Die Spilekonsolenstory zweiter Teil
Mit der damaligen vierten Generation der Spielekonsolen kam Anfang der 1990er Jahre auch die CD zum ersten Mal als Speichermedium auf – die Geräte damals wiesen bereits erste, wenn auch rudimentäre, 3-D-Fähigkeiten auf. Einer der bekanntesten Vertreter war damals der Sega Mega Drive. Wenn auch nicht permanent erfolgreich, so war sie doch ein bekanntes Ereignis am Spielkonsolefirmament.

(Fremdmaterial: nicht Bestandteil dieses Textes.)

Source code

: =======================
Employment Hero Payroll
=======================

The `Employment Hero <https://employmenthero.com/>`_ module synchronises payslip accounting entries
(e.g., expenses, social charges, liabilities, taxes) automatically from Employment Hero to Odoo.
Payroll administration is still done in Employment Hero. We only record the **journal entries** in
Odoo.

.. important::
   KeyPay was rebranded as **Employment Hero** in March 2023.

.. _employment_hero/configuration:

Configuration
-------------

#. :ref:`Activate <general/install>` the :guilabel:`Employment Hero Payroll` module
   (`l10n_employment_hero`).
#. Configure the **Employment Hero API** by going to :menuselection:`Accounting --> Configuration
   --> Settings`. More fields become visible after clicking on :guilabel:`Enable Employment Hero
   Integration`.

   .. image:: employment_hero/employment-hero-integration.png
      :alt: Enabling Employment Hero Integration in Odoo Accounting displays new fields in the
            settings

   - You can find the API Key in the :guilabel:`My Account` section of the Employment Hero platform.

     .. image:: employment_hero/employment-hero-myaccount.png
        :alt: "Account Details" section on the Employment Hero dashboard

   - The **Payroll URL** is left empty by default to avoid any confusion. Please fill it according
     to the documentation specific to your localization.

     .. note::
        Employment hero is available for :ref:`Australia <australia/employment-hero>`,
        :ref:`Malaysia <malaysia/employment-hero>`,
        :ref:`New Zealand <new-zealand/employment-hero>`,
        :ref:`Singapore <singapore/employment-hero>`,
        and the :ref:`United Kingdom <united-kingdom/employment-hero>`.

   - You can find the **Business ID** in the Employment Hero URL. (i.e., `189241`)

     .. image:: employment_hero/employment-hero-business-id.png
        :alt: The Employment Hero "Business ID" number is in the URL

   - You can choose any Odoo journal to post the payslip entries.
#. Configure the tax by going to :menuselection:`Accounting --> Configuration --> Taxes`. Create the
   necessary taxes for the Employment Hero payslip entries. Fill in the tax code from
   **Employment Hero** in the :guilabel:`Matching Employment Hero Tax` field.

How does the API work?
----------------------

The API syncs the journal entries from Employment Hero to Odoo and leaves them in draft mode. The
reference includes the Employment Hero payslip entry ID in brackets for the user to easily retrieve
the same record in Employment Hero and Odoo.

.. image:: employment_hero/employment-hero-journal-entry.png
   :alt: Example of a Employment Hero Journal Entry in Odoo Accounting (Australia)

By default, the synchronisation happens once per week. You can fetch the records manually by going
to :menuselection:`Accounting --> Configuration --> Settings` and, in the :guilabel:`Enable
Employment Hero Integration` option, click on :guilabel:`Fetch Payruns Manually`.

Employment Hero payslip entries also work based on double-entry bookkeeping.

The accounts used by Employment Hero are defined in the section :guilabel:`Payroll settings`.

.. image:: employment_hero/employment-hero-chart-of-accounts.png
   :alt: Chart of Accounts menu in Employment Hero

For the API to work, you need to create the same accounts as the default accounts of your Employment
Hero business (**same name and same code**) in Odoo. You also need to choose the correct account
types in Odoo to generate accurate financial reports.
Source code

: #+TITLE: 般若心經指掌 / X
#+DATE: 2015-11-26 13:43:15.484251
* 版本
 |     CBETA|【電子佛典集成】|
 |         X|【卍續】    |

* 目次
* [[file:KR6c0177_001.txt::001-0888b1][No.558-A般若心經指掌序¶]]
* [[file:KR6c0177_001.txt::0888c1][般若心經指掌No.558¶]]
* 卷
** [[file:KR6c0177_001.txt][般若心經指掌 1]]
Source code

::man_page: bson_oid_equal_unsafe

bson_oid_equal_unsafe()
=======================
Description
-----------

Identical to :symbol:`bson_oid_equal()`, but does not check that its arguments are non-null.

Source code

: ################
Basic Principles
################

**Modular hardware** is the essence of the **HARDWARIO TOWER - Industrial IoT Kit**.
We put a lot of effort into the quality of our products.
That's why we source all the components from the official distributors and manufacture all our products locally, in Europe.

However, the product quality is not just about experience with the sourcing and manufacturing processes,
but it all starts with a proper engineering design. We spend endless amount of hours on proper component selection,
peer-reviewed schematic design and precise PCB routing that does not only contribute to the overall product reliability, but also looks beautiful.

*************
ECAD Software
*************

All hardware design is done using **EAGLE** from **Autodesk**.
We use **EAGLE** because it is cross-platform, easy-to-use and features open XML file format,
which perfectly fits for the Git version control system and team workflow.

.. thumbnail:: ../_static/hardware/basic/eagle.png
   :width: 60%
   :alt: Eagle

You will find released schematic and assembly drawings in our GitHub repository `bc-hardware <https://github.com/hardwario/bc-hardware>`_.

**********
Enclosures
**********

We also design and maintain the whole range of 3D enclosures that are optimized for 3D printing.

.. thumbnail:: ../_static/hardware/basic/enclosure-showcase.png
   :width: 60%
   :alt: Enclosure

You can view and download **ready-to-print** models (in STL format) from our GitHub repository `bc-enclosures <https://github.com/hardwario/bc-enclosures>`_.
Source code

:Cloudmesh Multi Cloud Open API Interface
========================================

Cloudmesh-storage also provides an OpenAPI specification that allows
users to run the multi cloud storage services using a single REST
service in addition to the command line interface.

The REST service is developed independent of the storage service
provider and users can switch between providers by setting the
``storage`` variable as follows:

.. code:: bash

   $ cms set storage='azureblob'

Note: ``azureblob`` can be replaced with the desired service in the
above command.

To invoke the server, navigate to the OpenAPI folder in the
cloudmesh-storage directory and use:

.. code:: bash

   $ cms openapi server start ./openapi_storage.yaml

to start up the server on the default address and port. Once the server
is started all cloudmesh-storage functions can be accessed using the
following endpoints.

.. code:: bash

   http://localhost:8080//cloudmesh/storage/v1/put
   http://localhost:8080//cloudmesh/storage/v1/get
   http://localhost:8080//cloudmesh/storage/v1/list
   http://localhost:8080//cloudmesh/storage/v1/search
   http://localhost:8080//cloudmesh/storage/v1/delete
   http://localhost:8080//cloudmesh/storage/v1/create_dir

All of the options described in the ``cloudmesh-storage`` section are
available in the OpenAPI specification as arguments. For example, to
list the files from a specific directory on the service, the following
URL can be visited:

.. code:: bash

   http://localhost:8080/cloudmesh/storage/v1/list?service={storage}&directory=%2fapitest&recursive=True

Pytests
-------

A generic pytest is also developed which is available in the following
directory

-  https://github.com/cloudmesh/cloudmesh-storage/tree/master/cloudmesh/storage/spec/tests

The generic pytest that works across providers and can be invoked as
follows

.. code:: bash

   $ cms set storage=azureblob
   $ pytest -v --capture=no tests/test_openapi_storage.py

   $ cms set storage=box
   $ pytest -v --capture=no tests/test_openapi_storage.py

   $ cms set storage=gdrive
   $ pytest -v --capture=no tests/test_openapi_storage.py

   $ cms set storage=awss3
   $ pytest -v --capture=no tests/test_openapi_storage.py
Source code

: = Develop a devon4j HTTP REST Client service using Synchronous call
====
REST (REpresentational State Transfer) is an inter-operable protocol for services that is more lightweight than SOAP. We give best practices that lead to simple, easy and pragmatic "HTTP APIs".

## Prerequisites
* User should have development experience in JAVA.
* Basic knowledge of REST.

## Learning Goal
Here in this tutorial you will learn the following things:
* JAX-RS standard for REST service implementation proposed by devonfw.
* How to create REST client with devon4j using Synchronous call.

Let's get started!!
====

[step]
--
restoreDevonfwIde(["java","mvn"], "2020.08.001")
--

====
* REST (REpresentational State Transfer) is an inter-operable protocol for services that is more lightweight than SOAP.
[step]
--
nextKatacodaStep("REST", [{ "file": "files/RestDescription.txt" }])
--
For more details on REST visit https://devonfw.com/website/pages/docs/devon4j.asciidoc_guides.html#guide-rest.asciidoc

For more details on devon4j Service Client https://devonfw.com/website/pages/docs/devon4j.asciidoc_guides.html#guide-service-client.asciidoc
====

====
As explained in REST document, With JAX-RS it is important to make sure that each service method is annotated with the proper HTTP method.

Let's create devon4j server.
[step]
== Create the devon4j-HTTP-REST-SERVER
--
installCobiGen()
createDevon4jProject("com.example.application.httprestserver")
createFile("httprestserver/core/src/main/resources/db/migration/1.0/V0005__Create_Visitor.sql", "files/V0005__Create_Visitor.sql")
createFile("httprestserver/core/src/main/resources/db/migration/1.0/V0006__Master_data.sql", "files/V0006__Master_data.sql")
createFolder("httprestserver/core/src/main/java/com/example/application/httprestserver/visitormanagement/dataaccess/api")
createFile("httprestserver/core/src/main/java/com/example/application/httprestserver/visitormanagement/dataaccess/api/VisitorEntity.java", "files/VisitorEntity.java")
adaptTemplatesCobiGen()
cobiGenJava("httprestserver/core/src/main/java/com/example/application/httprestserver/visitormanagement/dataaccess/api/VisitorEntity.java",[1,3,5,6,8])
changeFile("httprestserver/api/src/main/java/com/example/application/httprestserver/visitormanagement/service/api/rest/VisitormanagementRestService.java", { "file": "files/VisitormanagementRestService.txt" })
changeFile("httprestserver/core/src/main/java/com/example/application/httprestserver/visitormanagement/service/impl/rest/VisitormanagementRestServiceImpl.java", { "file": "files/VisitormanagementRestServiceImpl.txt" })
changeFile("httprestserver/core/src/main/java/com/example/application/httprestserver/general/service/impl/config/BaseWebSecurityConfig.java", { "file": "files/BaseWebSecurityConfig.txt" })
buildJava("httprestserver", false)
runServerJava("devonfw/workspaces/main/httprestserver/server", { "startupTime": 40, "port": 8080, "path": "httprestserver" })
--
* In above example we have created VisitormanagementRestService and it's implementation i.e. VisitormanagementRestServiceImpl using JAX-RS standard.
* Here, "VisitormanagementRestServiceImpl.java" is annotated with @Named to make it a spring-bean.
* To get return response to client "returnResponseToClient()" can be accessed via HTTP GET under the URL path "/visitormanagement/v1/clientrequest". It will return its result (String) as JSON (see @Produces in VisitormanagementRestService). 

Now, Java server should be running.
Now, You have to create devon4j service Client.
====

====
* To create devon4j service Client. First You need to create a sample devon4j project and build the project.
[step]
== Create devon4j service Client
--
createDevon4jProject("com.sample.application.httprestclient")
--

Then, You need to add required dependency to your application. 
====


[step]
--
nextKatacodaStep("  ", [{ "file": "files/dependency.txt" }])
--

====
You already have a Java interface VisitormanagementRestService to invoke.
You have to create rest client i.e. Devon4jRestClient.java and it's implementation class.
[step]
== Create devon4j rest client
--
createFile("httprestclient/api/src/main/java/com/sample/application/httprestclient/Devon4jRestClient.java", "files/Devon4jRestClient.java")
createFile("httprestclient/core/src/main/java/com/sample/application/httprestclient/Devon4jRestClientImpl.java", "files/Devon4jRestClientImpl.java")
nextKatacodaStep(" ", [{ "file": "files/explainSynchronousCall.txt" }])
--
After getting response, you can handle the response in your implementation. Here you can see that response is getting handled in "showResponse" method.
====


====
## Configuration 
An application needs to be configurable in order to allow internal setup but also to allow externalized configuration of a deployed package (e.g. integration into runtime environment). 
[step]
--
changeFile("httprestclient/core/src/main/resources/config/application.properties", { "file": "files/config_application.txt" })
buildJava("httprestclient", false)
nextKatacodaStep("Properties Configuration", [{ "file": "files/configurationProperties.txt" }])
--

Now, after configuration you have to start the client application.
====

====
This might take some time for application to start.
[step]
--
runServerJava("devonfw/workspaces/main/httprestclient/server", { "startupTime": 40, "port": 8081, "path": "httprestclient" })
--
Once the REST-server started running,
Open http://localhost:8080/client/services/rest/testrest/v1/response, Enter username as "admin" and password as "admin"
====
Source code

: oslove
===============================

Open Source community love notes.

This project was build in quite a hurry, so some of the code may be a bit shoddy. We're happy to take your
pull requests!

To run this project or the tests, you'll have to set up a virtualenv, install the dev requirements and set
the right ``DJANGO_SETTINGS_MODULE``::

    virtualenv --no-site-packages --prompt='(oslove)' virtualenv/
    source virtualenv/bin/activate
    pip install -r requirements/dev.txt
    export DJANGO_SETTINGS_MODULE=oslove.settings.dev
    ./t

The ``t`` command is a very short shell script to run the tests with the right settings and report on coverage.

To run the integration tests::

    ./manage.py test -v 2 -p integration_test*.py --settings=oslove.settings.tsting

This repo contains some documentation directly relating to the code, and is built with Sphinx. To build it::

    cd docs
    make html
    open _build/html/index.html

Auch mit der Sega Dreamcast, welche dann schon in die sechste Generation der Spielekonsolen gehört – sorgte man eigentlich für Furore; dennoch aufgrund des Erfolgsdruckes, zieht sich die Firma Sega aus dem Konsolengeschäft im Jahre 2001 zurück und konzentrierte sich ausschließlich auf die Softwareproduktion. Ein ernstzunehmendes Problem – auch in wirtschaftlicher Hinsicht – ist die Preisentwicklung und die Produktpolitik im Konsolenmarkt. Viele der neuen Geräte, ob von Nintendo, Sony oder Microsoft stehen bei Release unter einem enormen Verbraucherverlangen aber auch gleichzeitigem Preisdruck. Am Anfang ist der Druck sicherlich groß, auch sobald sich herausstellt ob das Produkt Anklang findet oder nicht besteht ein Preisverfallproblem, welches dann wiederum nur durch eine Neuentwicklung kompensiert werden kann.
Verbraucheraspekte
Auch der Verbraucher scheint immer mehr ins Hintertreffen zu geraten, besonders wenn es darum geht, die Konsolen verbraucherfreundlich zu gestalten. Ein wesentlicher Aspekt hierbei – der gerade bei den Verbraucherschutzverbänden im Vordergrund steht – ist der reale Stromverbrauch der Geräte: Spielekonsolen wie die PlayStation kamen Anfang bis Mitte der 1990er Jahre noch mit wenigen Watt Aufnahmeleistung aus, so sind es nunmehr weit über hundert Watt, die für einen potenzierten Stromverbrauch sorgen.